Зато, вообразите, что случилось! Лучший наш наемный агитатор спятил с ума: начитался вредных книжек, чтобы расписывать, что там говорится, и заразился опасными идеями. Ну, и получил по заслугам: раньше с ним богатые люди обращались как с порядочным человеком, а тут нарядили его в полосатую арестантскую куртку и отправили в каторжную тюрьму. Сам виноват: более убедительно, чем следовало, излагал крамольные взгляды.
Итак, владельцев нефти по‑прежнему двадцать пять. Прибыль им идет, и хоть бы один попался недовольный брюзга, – не к чему придраться.
Вы, надеюсь, слыхали о ку‑клукс‑клане? Там, знаете ли, самая избранная публика, главным образом золотая молодежь, отпрыски богатых и влиятельных видных семейств, – всё такие элегантные спортсмены и любители острых ощущений. В южных штатах они объединились для того, чтобы избивать католиков и линчевать негров, а затем расширили свою программу, включив в нее расправу с подлым и нахальным сбродом, который смеет предъявлять какие‑то требования капиталистам и желает разговаривать с ними как ровня. Наши патриоты‑протестанты – американская разновидность фашистов и так же, как они, позволяют себе многие действия, которые при желании можно считать преступлениями, – это первая их отличительная особенность, а кроме того, они устраивают живописные шествия своей организации. Вообразите – все идут по улицам рядами в черных балахонах, голова и лицо закрыты черными мешками… Весьма внушительное зрелище!

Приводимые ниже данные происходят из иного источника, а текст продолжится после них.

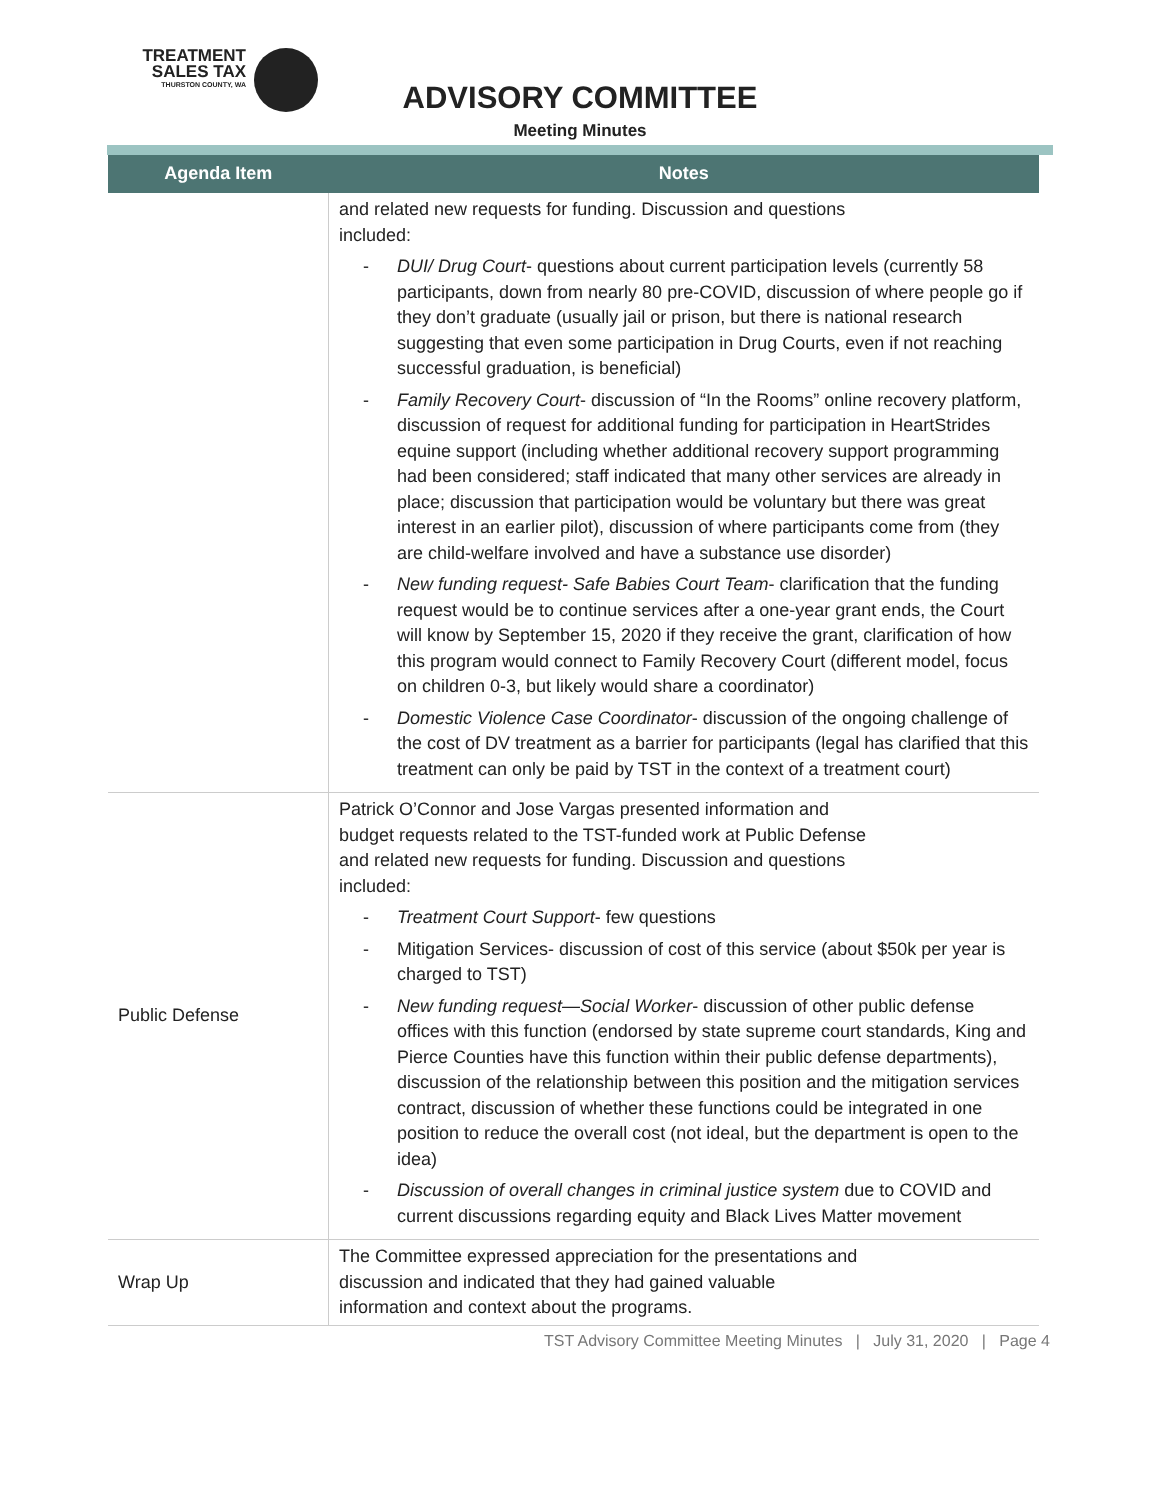TREATMENT
SALES TAX
THURSTON COUNTY, WA
ADVISORY COMMITTEE
Meeting Minutes
| Agenda Item | Notes |
| --- | --- |
| | and related new requests for funding. Discussion and questions included: - DUI/ Drug Court - questions about current participation levels (currently 58 participants, down from nearly 80 pre-COVID, discussion of where people go if they don’t graduate (usually jail or prison, but there is national research suggesting that even some participation in Drug Courts, even if not reaching successful graduation, is beneficial) - Family Recovery Court - discussion of “In the Rooms” online recovery platform, discussion of request for additional funding for participation in HeartStrides equine support (including whether additional recovery support programming had been considered; staff indicated that many other services are already in place; discussion that participation would be voluntary but there was great interest in an earlier pilot), discussion of where participants come from (they are child-welfare involved and have a substance use disorder) - New funding request- Safe Babies Court Team - clarification that the funding request would be to continue services after a one-year grant ends, the Court will know by September 15, 2020 if they receive the grant, clarification of how this program would connect to Family Recovery Court (different model, focus on children 0-3, but likely would share a coordinator) - Domestic Violence Case Coordinator - discussion of the ongoing challenge of the cost of DV treatment as a barrier for participants (legal has clarified that this treatment can only be paid by TST in the context of a treatment court) |
| Public Defense | Patrick O’Connor and Jose Vargas presented information and budget requests related to the TST-funded work at Public Defense and related new requests for funding. Discussion and questions included: - Treatment Court Support - few questions - Mitigation Services- discussion of cost of this service (about $50k per year is charged to TST) - New funding request—Social Worker - discussion of other public defense offices with this function (endorsed by state supreme court standards, King and Pierce Counties have this function within their public defense departments), discussion of the relationship between this position and the mitigation services contract, discussion of whether these functions could be integrated in one position to reduce the overall cost (not ideal, but the department is open to the idea) - Discussion of overall changes in criminal justice system due to COVID and current discussions regarding equity and Black Lives Matter movement |
| Wrap Up | The Committee expressed appreciation for the presentations and discussion and indicated that they had gained valuable information and context about the programs. |
TST Advisory Committee Meeting Minutes | July 31, 2020 | Page 4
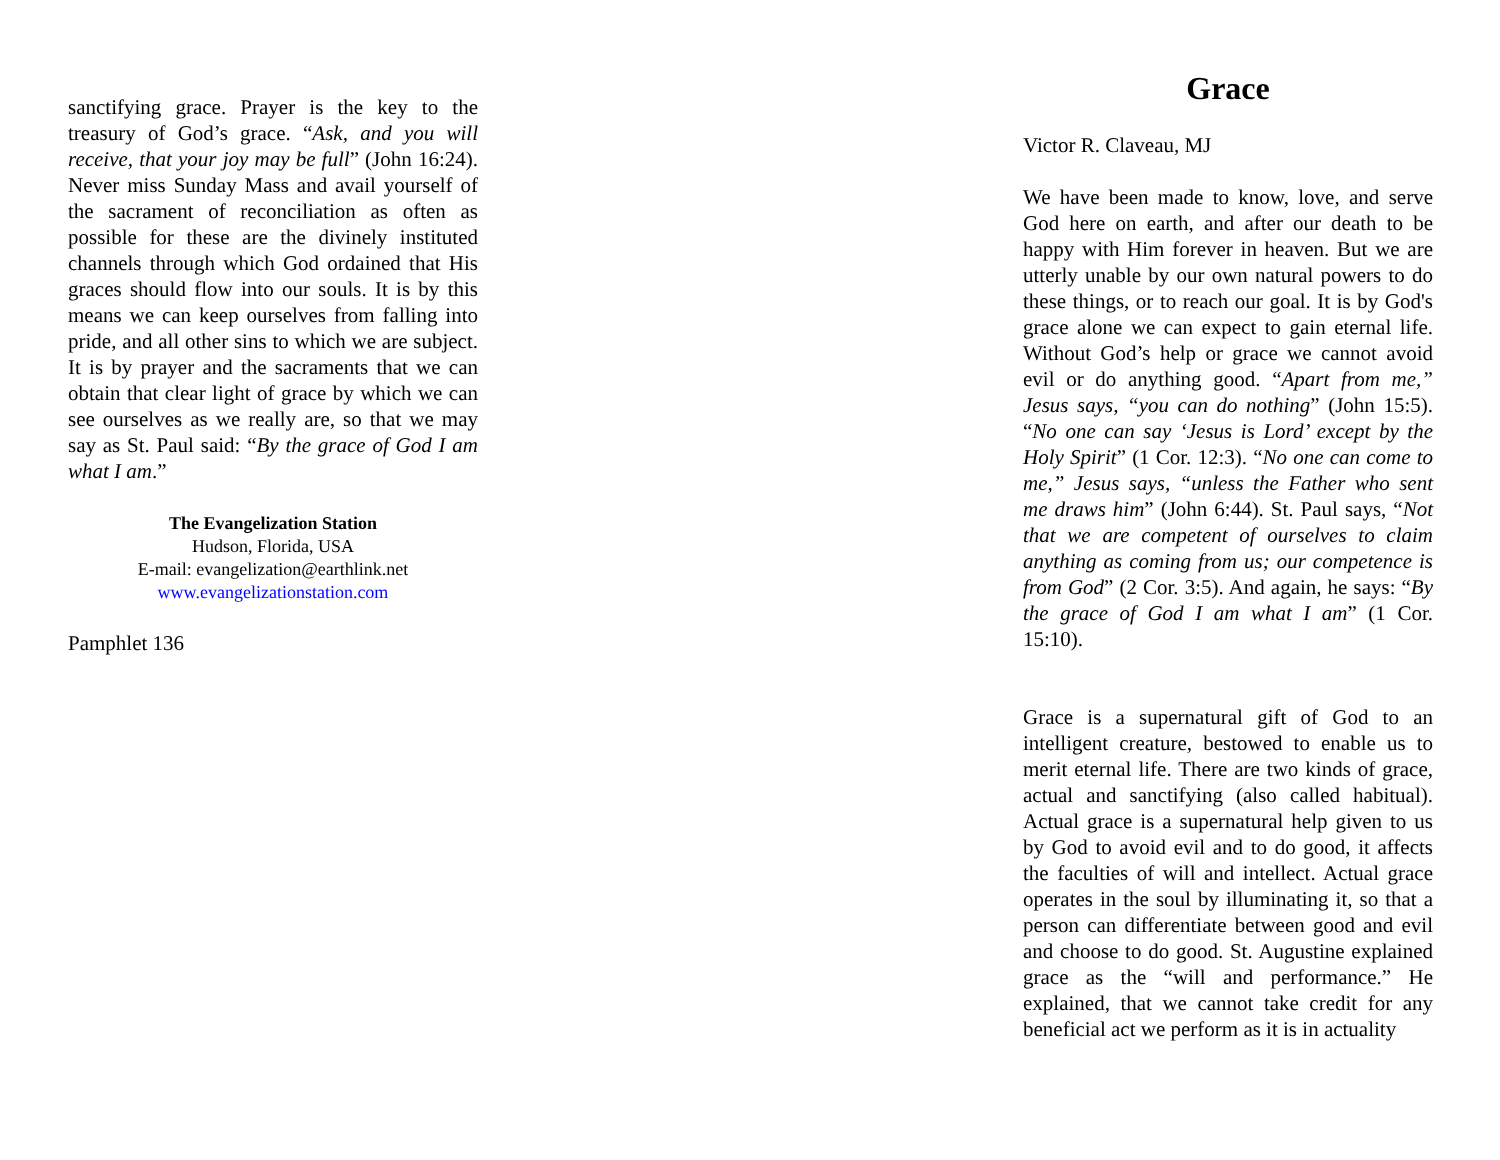sanctifying grace. Prayer is the key to the treasury of God’s grace. “Ask, and you will receive, that your joy may be full” (John 16:24). Never miss Sunday Mass and avail yourself of the sacrament of reconciliation as often as possible for these are the divinely instituted channels through which God ordained that His graces should flow into our souls. It is by this means we can keep ourselves from falling into pride, and all other sins to which we are subject. It is by prayer and the sacraments that we can obtain that clear light of grace by which we can see ourselves as we really are, so that we may say as St. Paul said: “By the grace of God I am what I am.”
The Evangelization Station
Hudson, Florida, USA
E-mail: evangelization@earthlink.net
www.evangelizationstation.com
Pamphlet 136
Grace
Victor R. Claveau, MJ
We have been made to know, love, and serve God here on earth, and after our death to be happy with Him forever in heaven. But we are utterly unable by our own natural powers to do these things, or to reach our goal. It is by God's grace alone we can expect to gain eternal life. Without God’s help or grace we cannot avoid evil or do anything good. “Apart from me,” Jesus says, “you can do nothing” (John 15:5). “No one can say ‘Jesus is Lord’ except by the Holy Spirit” (1 Cor. 12:3). “No one can come to me,” Jesus says, “unless the Father who sent me draws him” (John 6:44). St. Paul says, “Not that we are competent of ourselves to claim anything as coming from us; our competence is from God” (2 Cor. 3:5). And again, he says: “By the grace of God I am what I am” (1 Cor. 15:10).
Grace is a supernatural gift of God to an intelligent creature, bestowed to enable us to merit eternal life. There are two kinds of grace, actual and sanctifying (also called habitual). Actual grace is a supernatural help given to us by God to avoid evil and to do good, it affects the faculties of will and intellect. Actual grace operates in the soul by illuminating it, so that a person can differentiate between good and evil and choose to do good. St. Augustine explained grace as the “will and performance.” He explained, that we cannot take credit for any beneficial act we perform as it is in actuality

Вот мы и устроили такое шествие в нашем нефтяном поселке, – он уж к тому времени стал городом, и немалым: протянулся длинной полосой вдоль линии нефтяных вышек, которые удивительно похожи на голые остовы башен. Индейцы повылезали, смотрят. Шествие их заинтересовало: похоже было на их собственные обрядовые церемонии в честь покойников‑предков, но, конечно, тут‑то было больше размаху и все носило более мрачный характер.
Все шло тихо, мирно. Но вдруг, когда процессия уже заканчивалась, по какой‑то причине, – так и не удалось установить почему, отчего, – началась свалка, пальба, заработали кольты, вокруг черных капюшонов ку‑клукс‑клана и стальных касок полисменов засвистели пули. А когда порядок наконец восстановили, на земле обнаружили три трупа, – ухлопали трех граждан‑индейцев, трех владельцев нефти. Значит, осталось их теперь в живых двадцать два.
Ну, в городе пошли неприятные разговоры, поднялась тревога. Чтобы ее рассеять и отвлечь умы от всяких нежелательных мыслей, компания приняла меры: она всегда выказывала заботу о развлечениях своих подчиненных, вообще отечески пеклась о них и теперь решила устроить на промыслах съемку кинофильма. (Возможно, что тут имелась в виду и вполне законная реклама.) В картине должны были участвовать индейцы, рабочие и служащие компании и все городское население, – словом, решили густым местным колоритом оттенить две блестящие звезды американского экрана, две звезды первой величины в образе мужественного красавца киноактера и нежной красавицы киноактрисы.
– А вот тут‑то, – сказал Билль Пью (и в голосе его фальцетом взвизгнули горделивые нотки), – на сцену выступил я. Все это дело препоручили мне. Надо вам сказать, что как раз к этому времени, то есть три года назад, я стал деятелем искусства, кинорежиссером.